By preparing as much as possible in advance, all you'll need to do on Thanksgiving is roast the turkey (which is mostly hands-off anyway) and reheat your sides and desserts.
Even as far as a few weeks out, you can begin preparing a few dishes that are freezer-friendly and can be defrosted and reheated before the feast. Homemade cranberry sauce is a great candidate for freezing; just transfer it to the fridge the day before to let it defrost. Many items can be partially prepared, frozen and finished on Thanksgiving. For example, prepare your stuffing/dressing up to the point of baking and then freeze it. Defrost and finish off on Thanksgiving. Pie crusts, biscuits or rolls and cookie dough can be made (not baked), formed and frozen, then put directly in the oven when the time comes. Just add a few extra minutes of baking time.
To freeze or refrigerate dishes, first allow them to cool fully, then transfer to airtight containers or freezer bags, as appropriate.
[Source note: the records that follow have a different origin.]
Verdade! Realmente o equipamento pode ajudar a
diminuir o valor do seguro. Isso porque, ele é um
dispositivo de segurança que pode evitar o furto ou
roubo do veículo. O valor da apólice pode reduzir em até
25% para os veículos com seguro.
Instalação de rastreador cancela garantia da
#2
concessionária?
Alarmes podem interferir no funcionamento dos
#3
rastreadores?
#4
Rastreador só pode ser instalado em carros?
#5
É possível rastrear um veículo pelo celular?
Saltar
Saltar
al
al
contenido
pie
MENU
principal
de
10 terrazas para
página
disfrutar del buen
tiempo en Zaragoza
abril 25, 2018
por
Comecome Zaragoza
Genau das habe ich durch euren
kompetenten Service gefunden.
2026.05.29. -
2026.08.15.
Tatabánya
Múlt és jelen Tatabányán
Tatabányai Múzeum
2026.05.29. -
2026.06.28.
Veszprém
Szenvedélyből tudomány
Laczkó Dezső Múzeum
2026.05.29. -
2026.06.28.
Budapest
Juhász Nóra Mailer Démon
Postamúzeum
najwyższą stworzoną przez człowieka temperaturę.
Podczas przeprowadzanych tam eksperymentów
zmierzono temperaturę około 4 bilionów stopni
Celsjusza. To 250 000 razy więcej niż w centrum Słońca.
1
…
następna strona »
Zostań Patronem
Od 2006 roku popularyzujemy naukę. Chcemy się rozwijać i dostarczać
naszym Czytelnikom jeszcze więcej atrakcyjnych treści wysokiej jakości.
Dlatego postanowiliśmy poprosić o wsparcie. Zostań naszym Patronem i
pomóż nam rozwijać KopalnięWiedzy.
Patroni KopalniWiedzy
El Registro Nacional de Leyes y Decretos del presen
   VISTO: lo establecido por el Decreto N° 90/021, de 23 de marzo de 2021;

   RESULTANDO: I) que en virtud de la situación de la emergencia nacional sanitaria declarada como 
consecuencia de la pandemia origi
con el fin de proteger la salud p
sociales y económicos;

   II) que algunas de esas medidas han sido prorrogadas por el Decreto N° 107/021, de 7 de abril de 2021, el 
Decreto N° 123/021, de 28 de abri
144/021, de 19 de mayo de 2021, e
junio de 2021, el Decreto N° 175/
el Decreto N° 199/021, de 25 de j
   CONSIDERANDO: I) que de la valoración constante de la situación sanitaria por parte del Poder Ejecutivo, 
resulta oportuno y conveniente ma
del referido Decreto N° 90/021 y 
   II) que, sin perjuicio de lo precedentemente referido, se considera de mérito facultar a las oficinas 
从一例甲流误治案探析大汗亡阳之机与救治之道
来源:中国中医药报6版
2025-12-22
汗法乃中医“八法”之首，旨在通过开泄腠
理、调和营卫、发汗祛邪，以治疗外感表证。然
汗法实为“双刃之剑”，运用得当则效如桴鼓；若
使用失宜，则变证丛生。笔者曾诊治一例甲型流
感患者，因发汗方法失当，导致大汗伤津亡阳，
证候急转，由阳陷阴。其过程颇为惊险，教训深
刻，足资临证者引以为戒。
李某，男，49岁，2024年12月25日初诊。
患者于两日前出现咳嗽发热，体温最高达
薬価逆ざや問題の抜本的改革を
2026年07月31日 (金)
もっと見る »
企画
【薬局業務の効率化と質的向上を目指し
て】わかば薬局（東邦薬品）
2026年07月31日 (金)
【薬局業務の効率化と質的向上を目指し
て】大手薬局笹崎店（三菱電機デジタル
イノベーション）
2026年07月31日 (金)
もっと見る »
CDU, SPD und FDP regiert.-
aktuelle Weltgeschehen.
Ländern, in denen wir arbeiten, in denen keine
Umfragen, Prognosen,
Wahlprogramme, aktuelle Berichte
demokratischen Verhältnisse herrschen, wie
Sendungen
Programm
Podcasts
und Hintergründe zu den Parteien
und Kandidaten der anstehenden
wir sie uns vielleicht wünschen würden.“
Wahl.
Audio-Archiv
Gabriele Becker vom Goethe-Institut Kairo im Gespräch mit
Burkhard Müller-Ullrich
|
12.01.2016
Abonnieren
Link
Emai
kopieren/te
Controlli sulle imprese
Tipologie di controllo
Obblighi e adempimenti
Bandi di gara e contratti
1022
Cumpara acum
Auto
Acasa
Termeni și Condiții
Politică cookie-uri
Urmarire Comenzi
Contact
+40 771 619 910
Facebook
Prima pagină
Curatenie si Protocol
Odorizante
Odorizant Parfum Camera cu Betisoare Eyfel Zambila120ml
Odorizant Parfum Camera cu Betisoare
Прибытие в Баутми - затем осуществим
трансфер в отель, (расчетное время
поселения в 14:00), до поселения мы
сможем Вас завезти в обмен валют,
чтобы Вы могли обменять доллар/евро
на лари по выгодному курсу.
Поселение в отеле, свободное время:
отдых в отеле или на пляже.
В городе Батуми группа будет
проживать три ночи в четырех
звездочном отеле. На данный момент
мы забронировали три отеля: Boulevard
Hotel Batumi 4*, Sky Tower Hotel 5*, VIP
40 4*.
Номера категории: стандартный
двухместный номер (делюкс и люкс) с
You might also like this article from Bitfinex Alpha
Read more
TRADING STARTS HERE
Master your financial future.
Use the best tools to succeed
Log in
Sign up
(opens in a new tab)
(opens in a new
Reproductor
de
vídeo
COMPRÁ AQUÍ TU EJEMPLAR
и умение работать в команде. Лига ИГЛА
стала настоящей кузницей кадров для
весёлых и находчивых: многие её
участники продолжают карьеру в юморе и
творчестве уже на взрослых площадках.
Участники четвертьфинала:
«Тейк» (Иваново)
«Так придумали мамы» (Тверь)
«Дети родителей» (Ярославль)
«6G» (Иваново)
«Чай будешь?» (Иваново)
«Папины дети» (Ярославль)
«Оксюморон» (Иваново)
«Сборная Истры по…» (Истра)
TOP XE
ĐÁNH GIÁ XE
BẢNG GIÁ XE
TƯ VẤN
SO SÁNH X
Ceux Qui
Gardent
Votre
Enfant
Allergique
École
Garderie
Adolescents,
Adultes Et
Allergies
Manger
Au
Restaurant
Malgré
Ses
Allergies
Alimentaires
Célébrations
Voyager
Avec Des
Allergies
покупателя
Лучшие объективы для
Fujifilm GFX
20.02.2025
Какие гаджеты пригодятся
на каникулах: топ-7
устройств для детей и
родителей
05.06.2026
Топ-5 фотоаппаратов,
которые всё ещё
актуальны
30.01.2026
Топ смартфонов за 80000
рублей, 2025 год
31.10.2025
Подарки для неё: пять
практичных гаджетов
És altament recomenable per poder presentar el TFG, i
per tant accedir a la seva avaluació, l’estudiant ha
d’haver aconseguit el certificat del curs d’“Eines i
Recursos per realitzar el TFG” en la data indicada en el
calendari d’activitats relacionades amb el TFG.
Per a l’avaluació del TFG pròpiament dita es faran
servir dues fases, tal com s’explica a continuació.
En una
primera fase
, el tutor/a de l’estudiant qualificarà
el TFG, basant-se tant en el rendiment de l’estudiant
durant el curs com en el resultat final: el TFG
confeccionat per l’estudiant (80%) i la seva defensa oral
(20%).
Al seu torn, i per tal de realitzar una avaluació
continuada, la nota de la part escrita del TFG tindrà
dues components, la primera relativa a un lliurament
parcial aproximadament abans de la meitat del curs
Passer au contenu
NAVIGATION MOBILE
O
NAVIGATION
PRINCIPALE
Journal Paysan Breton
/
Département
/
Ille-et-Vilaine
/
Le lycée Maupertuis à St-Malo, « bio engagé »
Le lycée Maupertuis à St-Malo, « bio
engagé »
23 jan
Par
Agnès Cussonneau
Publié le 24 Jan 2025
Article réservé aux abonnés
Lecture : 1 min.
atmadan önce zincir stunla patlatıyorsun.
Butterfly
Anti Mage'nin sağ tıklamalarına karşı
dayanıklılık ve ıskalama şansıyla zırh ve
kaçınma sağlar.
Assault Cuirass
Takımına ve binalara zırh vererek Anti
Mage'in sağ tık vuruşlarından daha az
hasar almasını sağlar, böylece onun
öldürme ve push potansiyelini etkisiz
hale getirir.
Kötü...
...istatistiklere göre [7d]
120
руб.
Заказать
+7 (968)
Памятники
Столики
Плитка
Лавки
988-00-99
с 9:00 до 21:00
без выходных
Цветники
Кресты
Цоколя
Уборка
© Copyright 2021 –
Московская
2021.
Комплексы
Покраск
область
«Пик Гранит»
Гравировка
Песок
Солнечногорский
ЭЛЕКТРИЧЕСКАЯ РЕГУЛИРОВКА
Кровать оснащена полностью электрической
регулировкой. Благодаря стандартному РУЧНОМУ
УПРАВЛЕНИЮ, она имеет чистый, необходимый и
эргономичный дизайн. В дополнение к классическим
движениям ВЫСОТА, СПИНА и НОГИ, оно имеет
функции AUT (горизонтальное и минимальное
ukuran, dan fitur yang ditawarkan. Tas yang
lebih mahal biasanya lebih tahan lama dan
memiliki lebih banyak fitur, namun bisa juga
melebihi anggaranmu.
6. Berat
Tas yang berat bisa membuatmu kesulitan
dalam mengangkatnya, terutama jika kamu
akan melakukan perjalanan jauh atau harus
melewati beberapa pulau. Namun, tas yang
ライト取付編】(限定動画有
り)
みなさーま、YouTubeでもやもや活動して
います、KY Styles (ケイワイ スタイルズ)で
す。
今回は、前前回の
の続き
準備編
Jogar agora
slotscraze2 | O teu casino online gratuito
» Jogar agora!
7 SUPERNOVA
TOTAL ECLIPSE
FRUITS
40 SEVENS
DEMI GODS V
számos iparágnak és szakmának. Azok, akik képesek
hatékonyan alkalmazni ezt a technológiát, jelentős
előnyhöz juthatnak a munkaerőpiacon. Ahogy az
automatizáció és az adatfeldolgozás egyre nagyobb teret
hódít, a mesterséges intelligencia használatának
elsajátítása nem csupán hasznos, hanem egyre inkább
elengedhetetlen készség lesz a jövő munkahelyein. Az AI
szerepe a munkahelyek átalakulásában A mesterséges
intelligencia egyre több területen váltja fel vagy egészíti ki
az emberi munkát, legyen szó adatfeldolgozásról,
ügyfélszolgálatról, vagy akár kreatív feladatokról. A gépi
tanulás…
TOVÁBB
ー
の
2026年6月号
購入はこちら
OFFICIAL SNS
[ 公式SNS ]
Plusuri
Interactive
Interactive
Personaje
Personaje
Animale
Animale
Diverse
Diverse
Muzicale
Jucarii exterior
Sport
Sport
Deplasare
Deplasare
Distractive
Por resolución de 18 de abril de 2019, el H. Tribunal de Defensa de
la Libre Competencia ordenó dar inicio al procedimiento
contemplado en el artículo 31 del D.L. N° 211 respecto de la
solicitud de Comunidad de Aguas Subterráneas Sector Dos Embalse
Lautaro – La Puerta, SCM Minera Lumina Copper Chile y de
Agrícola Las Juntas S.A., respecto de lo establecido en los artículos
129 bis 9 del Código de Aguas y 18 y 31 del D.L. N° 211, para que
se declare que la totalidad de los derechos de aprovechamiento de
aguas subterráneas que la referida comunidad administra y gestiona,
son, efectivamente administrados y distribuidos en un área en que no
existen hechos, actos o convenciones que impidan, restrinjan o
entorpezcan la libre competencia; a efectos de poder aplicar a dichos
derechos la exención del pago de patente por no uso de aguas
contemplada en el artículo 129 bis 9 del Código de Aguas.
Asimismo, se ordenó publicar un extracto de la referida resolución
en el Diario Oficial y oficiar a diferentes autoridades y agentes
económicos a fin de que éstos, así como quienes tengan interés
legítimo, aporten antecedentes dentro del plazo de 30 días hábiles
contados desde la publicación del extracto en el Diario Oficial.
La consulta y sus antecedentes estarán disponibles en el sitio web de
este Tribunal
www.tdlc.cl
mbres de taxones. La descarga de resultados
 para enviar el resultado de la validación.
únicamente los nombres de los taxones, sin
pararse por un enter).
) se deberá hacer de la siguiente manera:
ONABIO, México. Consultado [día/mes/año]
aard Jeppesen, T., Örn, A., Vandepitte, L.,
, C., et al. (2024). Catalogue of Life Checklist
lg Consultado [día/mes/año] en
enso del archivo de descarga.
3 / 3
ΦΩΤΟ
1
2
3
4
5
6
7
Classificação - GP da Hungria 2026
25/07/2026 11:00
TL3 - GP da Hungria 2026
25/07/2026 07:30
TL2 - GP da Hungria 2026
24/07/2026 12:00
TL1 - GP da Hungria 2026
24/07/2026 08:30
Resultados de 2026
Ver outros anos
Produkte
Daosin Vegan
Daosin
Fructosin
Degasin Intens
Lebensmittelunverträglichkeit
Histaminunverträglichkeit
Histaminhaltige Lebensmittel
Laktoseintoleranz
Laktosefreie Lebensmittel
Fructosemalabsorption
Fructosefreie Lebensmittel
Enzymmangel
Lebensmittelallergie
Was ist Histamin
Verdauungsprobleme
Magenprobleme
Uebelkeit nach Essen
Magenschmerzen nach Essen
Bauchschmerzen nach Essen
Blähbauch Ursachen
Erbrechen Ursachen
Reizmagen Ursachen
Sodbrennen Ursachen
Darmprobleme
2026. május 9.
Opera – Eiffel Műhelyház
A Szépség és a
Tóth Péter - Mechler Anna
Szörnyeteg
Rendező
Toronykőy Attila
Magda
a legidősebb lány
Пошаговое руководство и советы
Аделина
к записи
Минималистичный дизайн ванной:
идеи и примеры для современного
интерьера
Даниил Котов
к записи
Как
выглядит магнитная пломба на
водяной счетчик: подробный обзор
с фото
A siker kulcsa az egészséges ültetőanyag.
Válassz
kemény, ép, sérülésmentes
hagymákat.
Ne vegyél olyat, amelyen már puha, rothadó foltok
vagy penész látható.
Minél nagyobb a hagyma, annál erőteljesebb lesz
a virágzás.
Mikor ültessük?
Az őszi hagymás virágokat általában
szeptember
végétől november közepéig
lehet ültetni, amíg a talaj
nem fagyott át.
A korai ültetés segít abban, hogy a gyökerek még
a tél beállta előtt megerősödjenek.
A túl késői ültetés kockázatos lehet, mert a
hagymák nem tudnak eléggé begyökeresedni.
Many Thanksgiving dishes can be made a few days ahead of time, refrigerated and reheated just before dinner. Casseroles can be refrigerated then heated in the oven, and many vegetable side dishes can be reheated in the microwave. If you make mashed potatoes a few days in advance, add a little extra butter or milk as you reheat them to prevent the spuds from drying out. Pie can be made a day or two ahead of time and reheated as well.
Almost everything else, even if it can't be made entirely in advance, can be prepped ahead. Wash and cut vegetables for salad and store them in zip-closed bags, ready to be tossed together just before dinner. Likewise, make the dressing and refrigerate it. Measure spices and chop herbs and vegetables for whatever recipes you need and keep them together in bags or containers.